Energia eolica: tutti i modi per sfruttare le potenzialità del vento

Energia eolica: tutti i modi per sfruttare le potenzialità del vento
da in Ambiente, Energia Eolica
Ultimo aggiornamento: Mercoledì 19/10/2016 07:17

    energia eolica

    Tra tre le molteplici possibilità offerte dalle rinnovabili in termini di risparmio, efficienza e rispetto per il pianeta in cui viviamo, l’energia eolica rappresenta una delle opzioni più antiche e ancora oggi più utilizzate: dopo aver analizzato il mercato del fotovoltaico, proviamo a guardare con più attenzione ai modi per sfruttare le potenzialità del vento, un percorso necessariamente ancora in fieri viste le numerose ricerche scientifiche che hanno l’eolico come oggetto di studio.

    mulino a vento

    Inventato in Medio Oriente e diffusosi in Asia intorno al IX secolo d.C., il mulino a vento è stato il primo esempio di energia eolica utilizzata dall’uomo, oltre alle barche a vela. Diventato poi caratteristico del Nord Europa, soprattutto nei Paesi Bassi, il mulino sfruttava la potenza del vento per trasportare acqua, muovere le macine e triturare i cereali.

    turbina

    Con la turbina lo sfruttamento dell’eolico entra nella modernità, ed oggi è possibile trovare sul pianeta numerosi casi di di parco eolico. Con questo termine si definisce un gruppo di turbine poste una accanto all’altra e utilizzate per la produzione di energia elettrica, dislocate sul territorio o anche in mare aperto.

    asse orizzontale

    Sostanzialmente abbiamo due tipologie possibili di turbine: il primo è un generatore eolico ad asse di rotazione orizzontale al suolo, formato da una torre d’altezza compresa tra i 60 e i 100 metri, e in cima un generatore elettrico azionato da un rotore con pale di lunghezza tra i 20 e i 60 metri.

    asse verticale

    Un generatore eolico ad asse di rotazione verticale possiede una quantità limitata di parti mobili nella sua struttura: questo consente un’ampia resistenza alle raffiche di vento, e la peculiarità di non doverlo orientare di continuo a seconda della direzione del vento.

    on shore

    L’eolico più diffuso è quello on shore oppure near shore: le prime sono impianti posizionati su località distanti solitamente 3 chilometri dalla costa, installati su colline e rilievi, zone in ogni caso ventose. Con il near shore abbiamo invece impianti distanti meno di 3 chilometri, in genere sull’entroterra, oppure sul mare ma con distanze che in questo caso non superano i 10 chilometri dalla costa.

    off shore

    Gli impianti installati invece ad alcune miglia dalla costa di mari o laghi vengono definiti off shore, e li si predilige in quelle aree caratterizzate da una marcata esposizione alle correnti.

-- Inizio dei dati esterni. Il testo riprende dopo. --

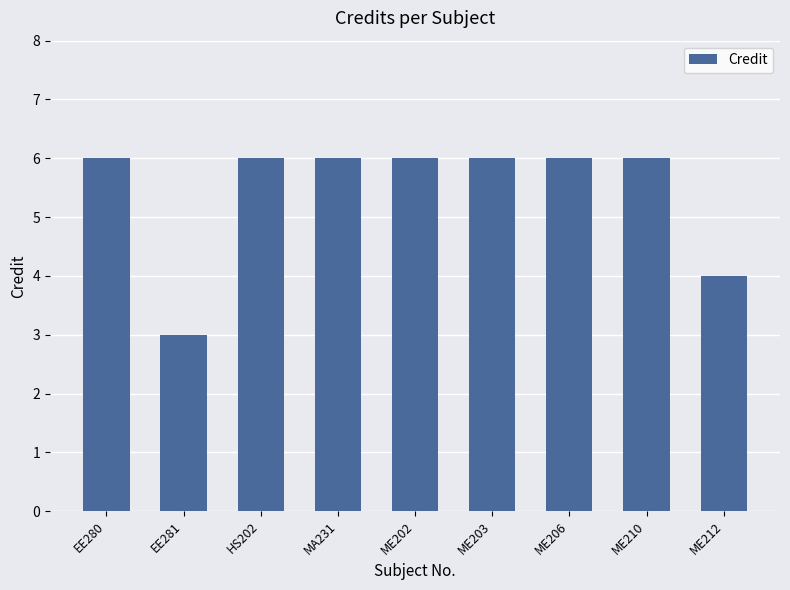

Is it true that the value at HS202 is 6?

True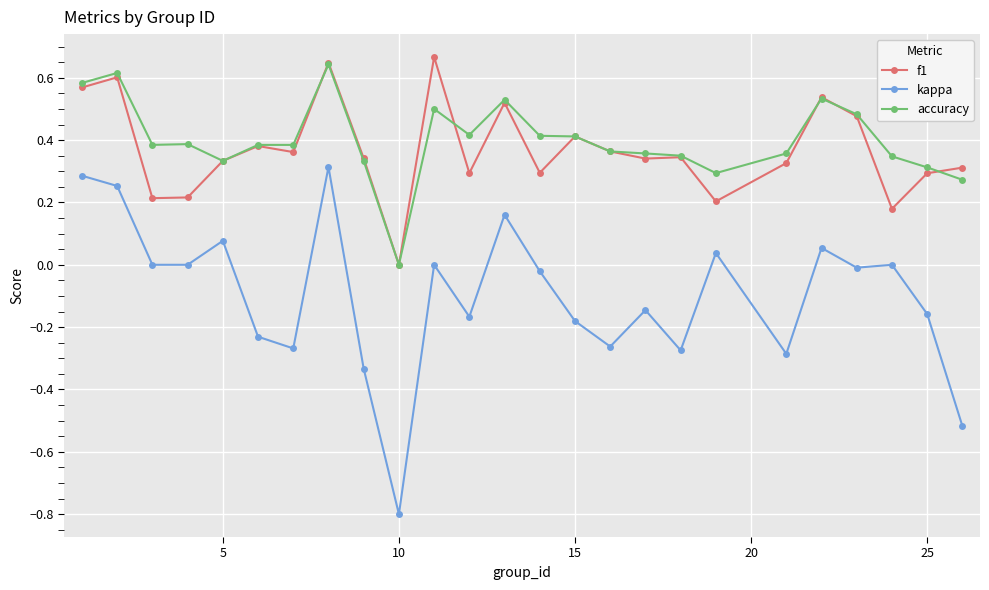

True or false: kappa has more than 0 points higher than both neighbors.

True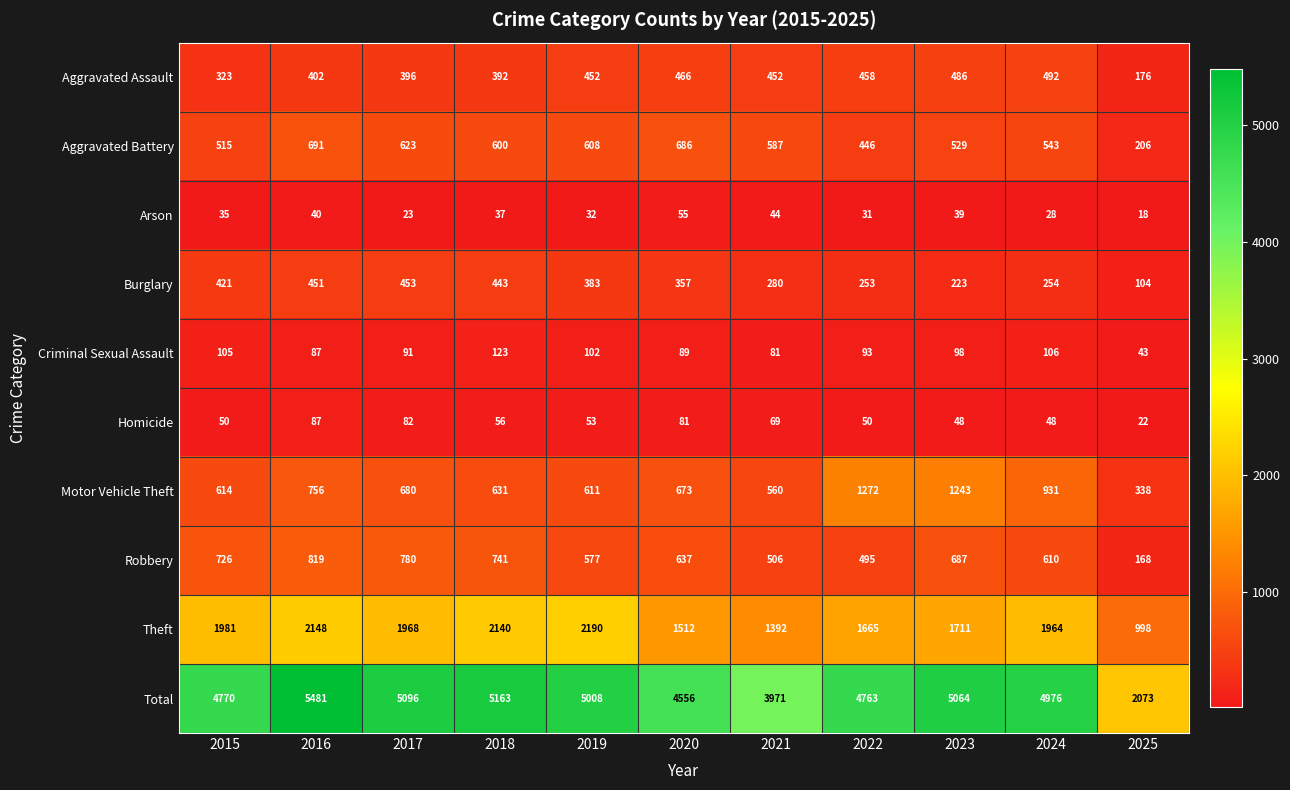

At how many categories does at least one series exceed 4320?

9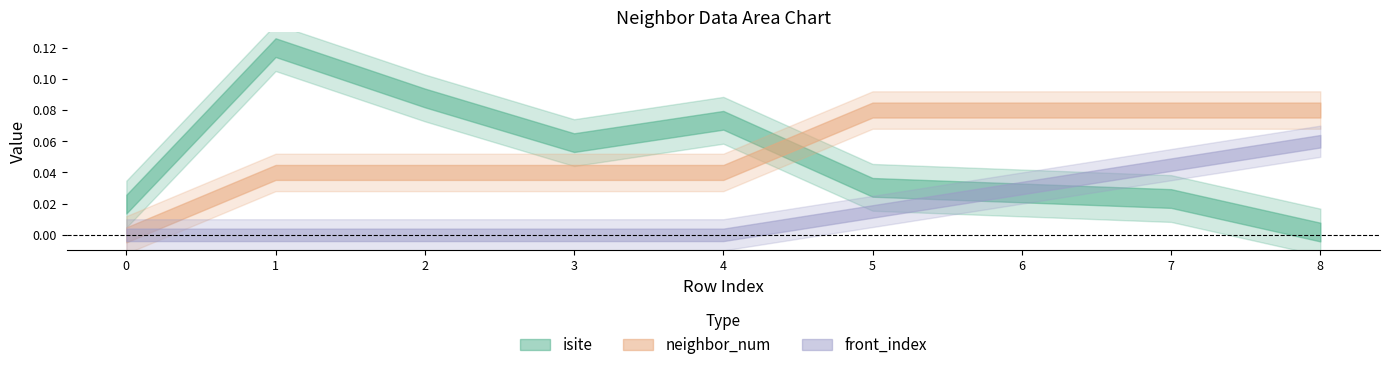

The front_index series shows 2 at 1. True or false?

False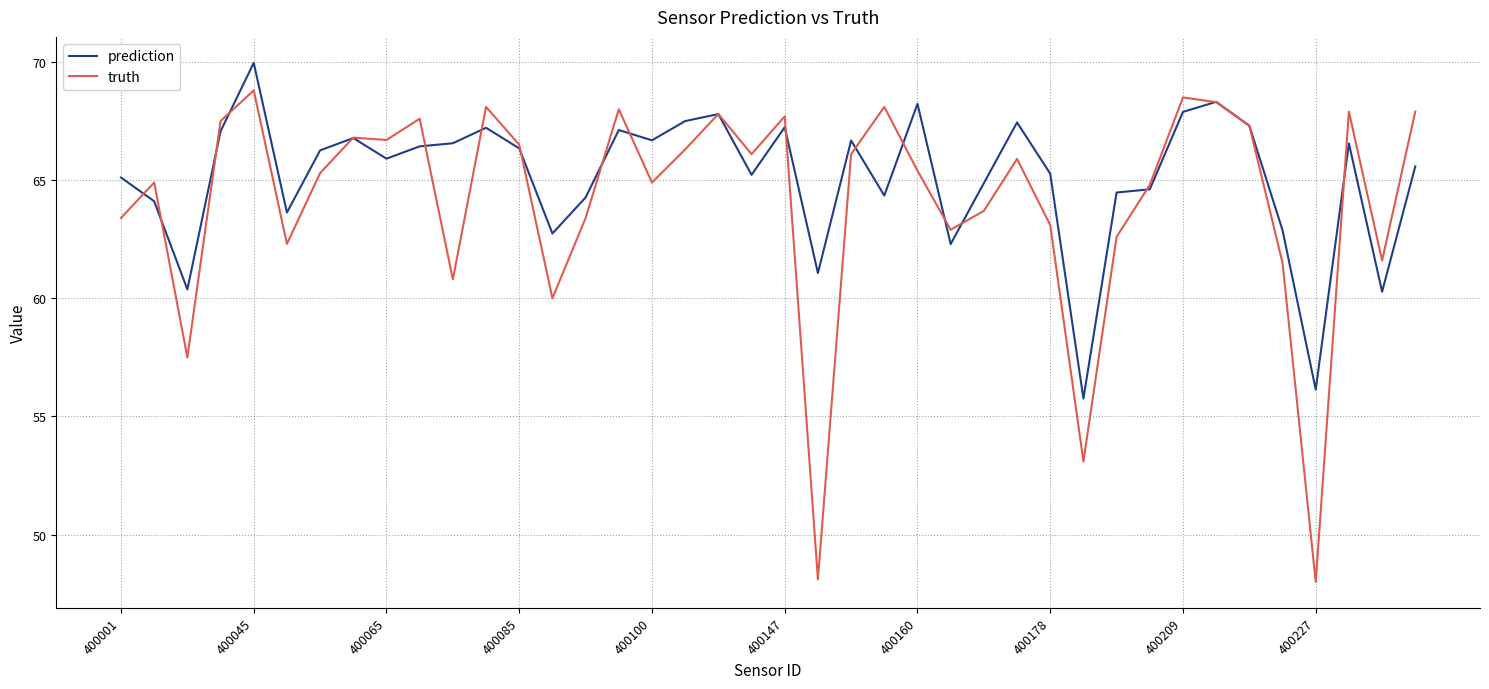

In truth, how many points are lower than both neighbors (excluding endpoints)?

12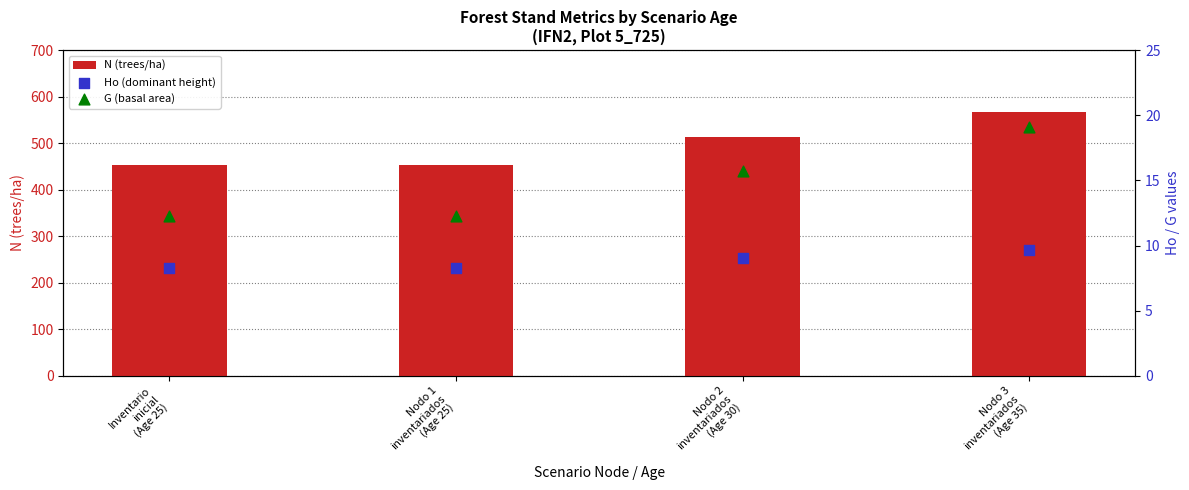

Which series reaches the minimum Y coordinate?

Ho (dominant height)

Una particolare tipologia di off shore sono le turbine galleggianti installate a profondità marine anche molto elevate: queste innovative turbine eoliche sfruttano i venti costieri imitando la tecnologia delle installazioni petrolifere, ma al contrario di queste in una direzione totalmente eco-compatibile.

    minieolico

    Quando parliamo di minieolico e microeolico ci si riferisce ad impianti di piccola taglia, per uso domestico o per integrare attività economiche di grandezza limitata. Si tratta di singoli generatori collegati alla rete elettrica oppure ad impianti di accumulazione.

    magnetico

    Parliamo adesso delle novità allo studio per utilizzare in nuove modalità l’eolico: una possibile direzione che potrebbe intraprendere il settore è quella magnetica, ovvero prodotta con un aerogeneratore magnetoeolico, che stando agli scienziati coniugherebbe una maggior efficienza con un costo minore di manutenzione.

    alta quota

    Tra i campi di sperimentazione del settore vi è allo studio anche un parco eolico d’alta quota, dove la turbina viene posta in aria senza una torre, sfruttando così la velocità del vento che soffia quasi costantemente a quelle altezze. Allo stato vi sono ancora delle difficoltà tecniche, ma se realizzato consentirebbe un risparmio energetico non indifferente.

    alberi vento

    Alla Ohio State University, un team di scienziati sta progettando un sistema di strutture meccaniche simili ad alberi artificiali che generano energia elettrica quando mossi dal vento. Questo progetto si fonda sulla risonanza interna delle vibrazioni che attraversano gli alberi, il modo in cui le piante dissipano l’energia interna: benché il prototipo sia ancora in fase di studio, questo potrebbe rappresentare l’ultima evoluzione dell’eolico, e già si ipotizzano le prime applicazioni di tali ‘alberi’, ad esempio il monitoraggio dello stato di integrità di infrastrutture quali ponti ed edifici.